Problem: Each line of the material must appear again in the answer, exactly.

Records to use:
————

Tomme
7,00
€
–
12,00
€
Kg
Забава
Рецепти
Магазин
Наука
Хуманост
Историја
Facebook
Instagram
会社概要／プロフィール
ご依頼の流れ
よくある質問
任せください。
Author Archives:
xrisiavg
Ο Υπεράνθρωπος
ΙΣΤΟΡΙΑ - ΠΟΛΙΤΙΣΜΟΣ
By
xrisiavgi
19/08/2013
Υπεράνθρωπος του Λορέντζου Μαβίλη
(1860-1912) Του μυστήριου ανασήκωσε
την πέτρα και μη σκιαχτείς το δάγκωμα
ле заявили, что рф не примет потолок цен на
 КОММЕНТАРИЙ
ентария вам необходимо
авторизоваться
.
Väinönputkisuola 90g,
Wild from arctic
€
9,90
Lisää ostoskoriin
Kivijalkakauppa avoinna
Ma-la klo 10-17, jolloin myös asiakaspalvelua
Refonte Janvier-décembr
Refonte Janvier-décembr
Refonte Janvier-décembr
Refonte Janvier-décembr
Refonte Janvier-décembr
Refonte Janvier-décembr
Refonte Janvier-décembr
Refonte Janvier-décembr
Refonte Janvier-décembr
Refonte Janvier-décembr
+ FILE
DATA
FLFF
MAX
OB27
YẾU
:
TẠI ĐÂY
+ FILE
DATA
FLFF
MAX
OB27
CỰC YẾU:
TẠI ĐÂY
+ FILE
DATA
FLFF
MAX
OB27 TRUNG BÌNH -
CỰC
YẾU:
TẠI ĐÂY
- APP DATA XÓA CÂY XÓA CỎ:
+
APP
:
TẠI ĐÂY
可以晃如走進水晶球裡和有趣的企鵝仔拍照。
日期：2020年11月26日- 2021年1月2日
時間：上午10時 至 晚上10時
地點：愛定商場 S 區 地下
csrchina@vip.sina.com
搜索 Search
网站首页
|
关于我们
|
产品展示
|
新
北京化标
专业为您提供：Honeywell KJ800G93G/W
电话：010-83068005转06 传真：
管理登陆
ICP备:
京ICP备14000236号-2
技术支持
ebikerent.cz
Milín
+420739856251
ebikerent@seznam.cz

————

Your response:
Tomme
7,00
€
–
12,00
€
Kg
Забава
Рецепти
Магазин
Наука
Хуманост
Историја
Facebook
Instagram
会社概要／プロフィール
ご依頼の流れ
よくある質問
任せください。
Author Archives:
xrisiavg
Ο Υπεράνθρωπος
ΙΣΤΟΡΙΑ - ΠΟΛΙΤΙΣΜΟΣ
By
xrisiavgi
19/08/2013
Υπεράνθρωπος του Λορέντζου Μαβίλη
(1860-1912) Του μυστήριου ανασήκωσε
την πέτρα και μη σκιαχτείς το δάγκωμα
ле заявили, что рф не примет потолок цен на
 КОММЕНТАРИЙ
ентария вам необходимо
авторизоваться
.
Väinönputkisuola 90g,
Wild from arctic
€
9,90
Lisää ostoskoriin
Kivijalkakauppa avoinna
Ma-la klo 10-17, jolloin myös asiakaspalvelua
Refonte Janvier-décembr
Refonte Janvier-décembr
Refonte Janvier-décembr
Refonte Janvier-décembr
Refonte Janvier-décembr
Refonte Janvier-décembr
Refonte Janvier-décembr
Refonte Janvier-décembr
Refonte Janvier-décembr
Refonte Janvier-décembr
+ FILE
DATA
FLFF
MAX
OB27
YẾU
:
TẠI ĐÂY
+ FILE
DATA
FLFF
MAX
OB27
CỰC YẾU:
TẠI ĐÂY
+ FILE
DATA
FLFF
MAX
OB27 TRUNG BÌNH -
CỰC
YẾU:
TẠI ĐÂY
- APP DATA XÓA CÂY XÓA CỎ:
+
APP
:
TẠI ĐÂY
可以晃如走進水晶球裡和有趣的企鵝仔拍照。
日期：2020年11月26日- 2021年1月2日
時間：上午10時 至 晚上10時
地點：愛定商場 S 區 地下
csrchina@vip.sina.com
搜索 Search
网站首页
|
关于我们
|
产品展示
|
新
北京化标
专业为您提供：Honeywell KJ800G93G/W
电话：010-83068005转06 传真：
管理登陆
ICP备:
京ICP备14000236号-2
技术支持
ebikerent.cz
Milín
+420739856251
ebikerent@seznam.cz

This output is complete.